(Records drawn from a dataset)

= = = = = = =

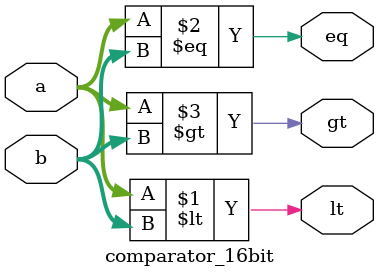
<source format=v>

module top_module (
    input [15:0] a,
    input [15:0] b,
    output lt,
    output eq,
    output gt,
    output [6:0] seg_a,
    output [6:0] seg_b
);

    wire [3:0] bcd_a;
    wire [3:0] bcd_b;
    bcd_to_7seg bcd_a_decoder(bcd_a, seg_a);
    bcd_to_7seg bcd_b_decoder(bcd_b, seg_b);
    comparator_16bit comparator(a, b, lt, eq, gt);

    assign {bcd_a, bcd_b} = {a,b};

endmodule

module bcd_to_7seg (
    input [3:0] BCD,
    output [6:0] SEG
);
    reg [6:0] SEG;
    always @*
    begin
        case (BCD)
            4'b0000: SEG = 7'b1000000; // 0
            4'b0001: SEG = 7'b1111001; // 1
            4'b0010: SEG = 7'b0100100; // 2
            4'b0011: SEG = 7'b0110000; // 3
            4'b0100: SEG = 7'b0011001; // 4
            4'b0101: SEG = 7'b0010010; // 5
            4'b0110: SEG = 7'b0000010; // 6
            4'b0111: SEG = 7'b1111000; // 7
            4'b1000: SEG = 7'b0000000; // 8
            4'b1001: SEG = 7'b0010000; // 9
            default: SEG = 7'b1111111; // Invalid input
        endcase
    end

endmodule

module comparator_16bit (
    input [15:0] a,
    input [15:0] b,
    output lt,
    output eq,
    output gt
);
    assign lt = (a < b);
    assign eq = (a == b);
    assign gt = (a > b);
endmodule

</source>
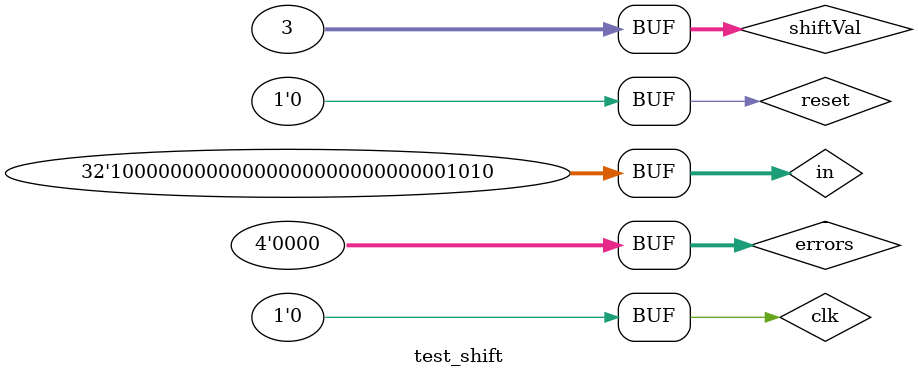
<source format=v>
module test_shift ();
 
	reg reset, clk;
	reg [31:0] in;
	reg [31:0] shiftVal;
	reg [3:0] command;
	
	wire [31:0] OUT;
	
	reg [3:0] vectornum, errors; // bookkeeping variables
	reg [9:0] testvectors[20:0]; // array of testvectors
	
	shift dut (.in(in), .out(OUT), .command(command), .shiftVal(shiftVal));
	
	
	
always
	begin
	clk = 1; #5; clk = 0; #5;
	end
	
initial
	begin
	vectornum = 0; errors = 0;
	reset = 1; #30; reset = 0;
	command = 3'b000;
	shiftVal = 8'h00000003;
	in = 32'b10000000000000000000000000001010;
end


always @(negedge clk)
	if (~reset) begin // skip during reset
			// increment array index and read next testvector
		vectornum = vectornum + 1;
		command = command +1;
		if (testvectors[vectornum] === 5'bx) begin
			$display("%d tests completed with %d errors",
			vectornum, errors);
		end
	end
endmodule

</source>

= = = = = = =

• [Work item] Every line in the data that holds the string "testvectors" should be returned.

• [Exercise solution]
	reg [9:0] testvectors[20:0]; // array of testvectors
		if (testvectors[vectornum] === 5'bx) begin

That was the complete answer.